In fact, Spielberg learnt numbers from a Holocaust survivor who was being taught English by his grandmother. Using his concentration camp tattoo, “He would roll up his sleeves and say, ‘This is a four, this is a seven, this is a two’,” said Spielberg to The New York Times. “It was my first concept of numbers.”

In The Fabelmans, Spielberg goes a little into the antisemitism he experienced as a teenager. The bullies call Sammy ‘Bagleman’ and beat him up for being Jewish. But arguably he holds back.
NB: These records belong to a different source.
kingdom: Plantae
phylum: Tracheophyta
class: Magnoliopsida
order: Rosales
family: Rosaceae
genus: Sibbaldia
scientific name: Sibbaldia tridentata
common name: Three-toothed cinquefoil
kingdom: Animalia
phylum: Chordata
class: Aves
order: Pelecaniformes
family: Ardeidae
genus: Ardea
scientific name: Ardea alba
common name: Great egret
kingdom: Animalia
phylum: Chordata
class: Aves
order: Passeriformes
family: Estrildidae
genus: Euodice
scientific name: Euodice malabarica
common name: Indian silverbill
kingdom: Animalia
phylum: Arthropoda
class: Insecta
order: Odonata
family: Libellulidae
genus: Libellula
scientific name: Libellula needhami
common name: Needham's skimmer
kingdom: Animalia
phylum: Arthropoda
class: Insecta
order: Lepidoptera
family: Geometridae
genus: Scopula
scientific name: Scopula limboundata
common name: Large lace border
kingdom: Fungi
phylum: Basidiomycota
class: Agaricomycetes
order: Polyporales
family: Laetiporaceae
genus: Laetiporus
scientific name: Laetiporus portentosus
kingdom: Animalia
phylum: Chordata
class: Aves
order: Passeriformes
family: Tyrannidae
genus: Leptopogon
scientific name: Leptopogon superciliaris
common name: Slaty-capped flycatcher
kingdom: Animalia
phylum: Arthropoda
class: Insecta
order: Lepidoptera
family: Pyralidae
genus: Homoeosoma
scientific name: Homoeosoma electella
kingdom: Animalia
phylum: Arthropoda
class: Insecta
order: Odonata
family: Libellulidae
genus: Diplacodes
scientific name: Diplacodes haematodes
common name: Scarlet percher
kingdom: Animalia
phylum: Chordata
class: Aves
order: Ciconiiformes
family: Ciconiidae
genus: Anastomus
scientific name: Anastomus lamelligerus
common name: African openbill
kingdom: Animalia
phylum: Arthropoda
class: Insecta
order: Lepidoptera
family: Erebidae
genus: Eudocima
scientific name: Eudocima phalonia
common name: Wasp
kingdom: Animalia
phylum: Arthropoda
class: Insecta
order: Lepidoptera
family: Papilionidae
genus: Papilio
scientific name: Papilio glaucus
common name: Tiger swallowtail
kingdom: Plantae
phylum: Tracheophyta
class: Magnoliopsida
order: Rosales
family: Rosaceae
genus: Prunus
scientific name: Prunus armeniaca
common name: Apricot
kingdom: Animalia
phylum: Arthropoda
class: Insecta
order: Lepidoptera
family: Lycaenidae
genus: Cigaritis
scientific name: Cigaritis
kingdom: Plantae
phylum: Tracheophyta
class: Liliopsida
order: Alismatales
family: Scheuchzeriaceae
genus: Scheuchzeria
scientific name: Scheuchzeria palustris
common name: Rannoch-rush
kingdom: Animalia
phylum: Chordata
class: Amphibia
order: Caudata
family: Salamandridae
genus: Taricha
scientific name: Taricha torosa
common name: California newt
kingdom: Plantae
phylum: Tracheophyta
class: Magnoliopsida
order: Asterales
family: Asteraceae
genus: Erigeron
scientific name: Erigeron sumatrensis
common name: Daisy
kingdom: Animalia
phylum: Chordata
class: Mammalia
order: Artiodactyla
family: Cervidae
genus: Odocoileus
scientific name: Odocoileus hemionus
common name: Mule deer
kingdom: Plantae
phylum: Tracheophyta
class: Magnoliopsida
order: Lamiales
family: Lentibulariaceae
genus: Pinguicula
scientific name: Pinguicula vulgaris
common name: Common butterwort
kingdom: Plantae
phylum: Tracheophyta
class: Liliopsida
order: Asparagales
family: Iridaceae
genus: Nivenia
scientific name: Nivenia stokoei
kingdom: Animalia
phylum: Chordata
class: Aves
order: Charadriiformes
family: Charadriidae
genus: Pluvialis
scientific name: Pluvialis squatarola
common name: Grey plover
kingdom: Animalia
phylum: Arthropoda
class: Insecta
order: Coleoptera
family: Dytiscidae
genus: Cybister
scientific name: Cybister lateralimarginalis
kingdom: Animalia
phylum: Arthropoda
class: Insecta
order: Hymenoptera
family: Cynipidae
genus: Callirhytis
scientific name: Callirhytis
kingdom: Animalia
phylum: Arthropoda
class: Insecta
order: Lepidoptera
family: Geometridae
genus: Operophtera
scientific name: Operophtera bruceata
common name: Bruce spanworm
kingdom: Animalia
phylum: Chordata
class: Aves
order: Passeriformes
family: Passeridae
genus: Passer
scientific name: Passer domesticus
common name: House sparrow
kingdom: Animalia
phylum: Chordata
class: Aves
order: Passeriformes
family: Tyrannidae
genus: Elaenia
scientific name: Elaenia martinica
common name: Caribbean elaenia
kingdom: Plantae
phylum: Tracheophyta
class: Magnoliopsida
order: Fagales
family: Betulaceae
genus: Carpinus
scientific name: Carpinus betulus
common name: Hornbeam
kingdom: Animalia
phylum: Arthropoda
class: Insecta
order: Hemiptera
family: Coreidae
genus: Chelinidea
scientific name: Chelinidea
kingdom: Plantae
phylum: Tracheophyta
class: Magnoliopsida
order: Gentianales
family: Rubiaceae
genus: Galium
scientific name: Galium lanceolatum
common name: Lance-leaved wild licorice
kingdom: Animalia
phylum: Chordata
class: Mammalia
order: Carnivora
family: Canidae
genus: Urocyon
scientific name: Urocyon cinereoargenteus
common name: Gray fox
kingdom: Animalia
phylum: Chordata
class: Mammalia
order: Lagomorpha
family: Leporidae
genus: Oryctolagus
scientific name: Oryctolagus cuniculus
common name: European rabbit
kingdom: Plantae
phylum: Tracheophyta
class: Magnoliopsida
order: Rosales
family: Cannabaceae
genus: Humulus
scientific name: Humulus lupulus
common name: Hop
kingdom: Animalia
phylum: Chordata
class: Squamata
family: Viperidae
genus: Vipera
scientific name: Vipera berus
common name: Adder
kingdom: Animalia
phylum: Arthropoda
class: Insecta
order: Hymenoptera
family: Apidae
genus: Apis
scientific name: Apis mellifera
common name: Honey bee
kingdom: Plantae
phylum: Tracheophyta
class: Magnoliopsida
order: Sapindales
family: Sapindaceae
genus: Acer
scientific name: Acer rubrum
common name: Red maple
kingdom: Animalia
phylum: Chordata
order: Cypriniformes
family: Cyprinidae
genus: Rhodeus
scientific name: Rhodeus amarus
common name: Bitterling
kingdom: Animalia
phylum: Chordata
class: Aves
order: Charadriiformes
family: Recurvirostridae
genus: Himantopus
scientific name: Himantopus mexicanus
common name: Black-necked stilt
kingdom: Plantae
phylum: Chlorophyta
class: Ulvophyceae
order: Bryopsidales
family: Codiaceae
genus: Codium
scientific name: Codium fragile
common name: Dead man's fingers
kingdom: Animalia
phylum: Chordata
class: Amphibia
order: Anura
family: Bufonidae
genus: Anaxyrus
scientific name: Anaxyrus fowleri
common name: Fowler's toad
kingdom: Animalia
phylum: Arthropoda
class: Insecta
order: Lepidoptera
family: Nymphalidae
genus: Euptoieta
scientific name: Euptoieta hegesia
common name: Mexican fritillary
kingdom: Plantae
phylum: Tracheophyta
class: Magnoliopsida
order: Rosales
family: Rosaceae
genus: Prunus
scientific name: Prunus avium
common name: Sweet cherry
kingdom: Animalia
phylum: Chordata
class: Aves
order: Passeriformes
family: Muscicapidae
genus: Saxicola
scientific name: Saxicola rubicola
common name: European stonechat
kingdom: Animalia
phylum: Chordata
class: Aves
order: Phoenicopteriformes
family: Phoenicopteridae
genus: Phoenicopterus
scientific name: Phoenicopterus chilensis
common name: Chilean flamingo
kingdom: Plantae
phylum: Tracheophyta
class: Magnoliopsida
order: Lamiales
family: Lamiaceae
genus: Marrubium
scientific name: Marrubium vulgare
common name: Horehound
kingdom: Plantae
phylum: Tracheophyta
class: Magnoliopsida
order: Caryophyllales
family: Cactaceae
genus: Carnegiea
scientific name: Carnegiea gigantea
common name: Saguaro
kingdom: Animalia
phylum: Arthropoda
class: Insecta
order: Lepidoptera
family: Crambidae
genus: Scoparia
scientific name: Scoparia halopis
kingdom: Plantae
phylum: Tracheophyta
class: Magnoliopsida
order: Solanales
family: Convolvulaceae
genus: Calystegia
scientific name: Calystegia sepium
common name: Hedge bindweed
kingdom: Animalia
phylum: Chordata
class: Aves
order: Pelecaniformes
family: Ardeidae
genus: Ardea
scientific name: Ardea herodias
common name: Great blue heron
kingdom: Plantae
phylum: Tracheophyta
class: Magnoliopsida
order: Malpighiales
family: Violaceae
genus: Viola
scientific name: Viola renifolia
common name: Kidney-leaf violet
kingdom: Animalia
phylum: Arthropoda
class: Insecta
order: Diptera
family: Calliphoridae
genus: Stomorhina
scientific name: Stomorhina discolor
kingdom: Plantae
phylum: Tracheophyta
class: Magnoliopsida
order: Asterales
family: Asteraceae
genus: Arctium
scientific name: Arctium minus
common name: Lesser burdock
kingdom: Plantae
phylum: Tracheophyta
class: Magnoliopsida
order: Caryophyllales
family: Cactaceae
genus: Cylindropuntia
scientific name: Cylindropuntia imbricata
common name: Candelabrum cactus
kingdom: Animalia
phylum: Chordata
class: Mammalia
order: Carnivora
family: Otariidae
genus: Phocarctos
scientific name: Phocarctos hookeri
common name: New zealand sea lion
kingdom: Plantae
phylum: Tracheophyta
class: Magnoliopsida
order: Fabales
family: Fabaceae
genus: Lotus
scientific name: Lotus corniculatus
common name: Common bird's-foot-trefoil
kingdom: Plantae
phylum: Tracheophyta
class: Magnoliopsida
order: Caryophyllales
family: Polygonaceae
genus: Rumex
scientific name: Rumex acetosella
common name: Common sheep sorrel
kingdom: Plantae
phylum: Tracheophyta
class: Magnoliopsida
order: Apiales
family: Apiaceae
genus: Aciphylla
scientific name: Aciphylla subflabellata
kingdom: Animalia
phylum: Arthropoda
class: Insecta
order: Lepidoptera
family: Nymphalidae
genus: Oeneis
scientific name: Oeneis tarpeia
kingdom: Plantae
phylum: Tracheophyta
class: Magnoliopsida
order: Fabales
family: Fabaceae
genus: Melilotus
In reality, Spielberg found his experiences at his northern California high school “hell on earth”.

It was Spielberg’s award-winning 1993 Holocaust film, Schindler’s List, which helped him further resolve some of the issues he had been feeling about his heritage: “The experience of making Schindler’s List made me reconcile with all of the reasons … I hid from my Jewishness,” said Spielberg in 2017. “And it made me so proud to be a Jew.”

Love of cinema

The Fabelmans is as much a love letter to cinema as it is a love letter to Spielberg’s family – the director literally says so in a short introductory clip that’s played before the film begins.

It’s about how cinema has been there from the beginning for Spielberg; how his life has been defined by what a camera can capture.

Long before his films began to impact the public, they had been impacting the people in his life: from his father who worried about his son’s serious “hobby”, to his friends and classmates who were asked to act in them, to his mother, whose relationship with Bernie was exposed by one of them. The film’s tagline, “capture every moment”, drives the point home.